The disadvantages are:
1, the exposure speed is slower forLess efficient and more time-consuming than large-area superlens production
2. High preparation costs.Expensive equipment with high maintenance costs and consumables used in the process (e.g., e-beam photoresists) are also more expensive, leading toDifficult to apply large scale mass production .
Therefore, it is mostly used in the production of optical projection lithography templates, design and verification of new lithography technologies, experimental research, and prototyping.
Femtosecond Laser Direct Writing Lithography
Femtosecond laser direct writing lithography, also known as two-photon lithography or two-photon polymerization (TPP), refers to the formation of micro/nanostructures by controlling the movement of the laser focus by focusing the femtosecond laser beam inside the light-sensitive material and initiating a polymerization reaction through a photoinitiator. Femtosecond lasers haveHigh precision, high flexibilityandTrue 3D processingWith the features such as the ability to fabricate precise 3D microstructures of arbitrary shapes without the need for optical masks, the smallest feature size can now reach 10 nm.
Superlens made with TPP technology
Nanoimprinting technology (in-depth knowledge)
Nanoimprintlithography (NIL) is a micro and nano-processing process to produce nanoscale patterns.
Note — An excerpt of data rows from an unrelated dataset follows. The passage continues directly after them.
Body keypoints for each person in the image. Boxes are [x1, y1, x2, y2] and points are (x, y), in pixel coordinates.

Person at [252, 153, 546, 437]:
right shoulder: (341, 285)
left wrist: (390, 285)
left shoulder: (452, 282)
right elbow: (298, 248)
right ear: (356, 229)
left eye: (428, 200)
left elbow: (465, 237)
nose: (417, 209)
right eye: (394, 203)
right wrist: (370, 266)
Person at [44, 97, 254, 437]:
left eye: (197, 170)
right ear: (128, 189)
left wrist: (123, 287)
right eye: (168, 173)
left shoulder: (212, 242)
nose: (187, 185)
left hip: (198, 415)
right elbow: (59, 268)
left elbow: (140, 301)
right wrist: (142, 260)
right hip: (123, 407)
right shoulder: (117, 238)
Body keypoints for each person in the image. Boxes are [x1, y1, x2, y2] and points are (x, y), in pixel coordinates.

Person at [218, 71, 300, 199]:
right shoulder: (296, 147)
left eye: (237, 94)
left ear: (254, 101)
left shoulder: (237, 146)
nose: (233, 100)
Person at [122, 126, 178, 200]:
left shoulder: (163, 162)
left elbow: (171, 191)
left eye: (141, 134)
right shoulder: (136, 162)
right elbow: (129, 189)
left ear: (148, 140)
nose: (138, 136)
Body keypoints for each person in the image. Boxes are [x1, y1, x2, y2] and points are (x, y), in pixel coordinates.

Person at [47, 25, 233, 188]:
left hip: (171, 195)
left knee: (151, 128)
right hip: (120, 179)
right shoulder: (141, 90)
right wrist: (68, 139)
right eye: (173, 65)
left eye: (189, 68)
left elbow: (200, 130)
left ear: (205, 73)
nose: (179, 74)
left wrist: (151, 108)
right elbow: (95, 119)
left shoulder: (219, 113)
It is a micro and nano process in which a template with a nanoscale pattern is applied to a polymer substrate in a certain way to replicate the pattern with equal scale embossing.
Nanoimprinting is the most common method for processing polymer structures. HavingLow cost, short lead time, high output, high resolutionThe advantages of the product include
The main mature and commonly used nanoimprinting technology processes are.Nano thermal imprinting (T-NIL) technology, UV-curable imprinting (UV-NIL) technology, and micro contact printing (μCP).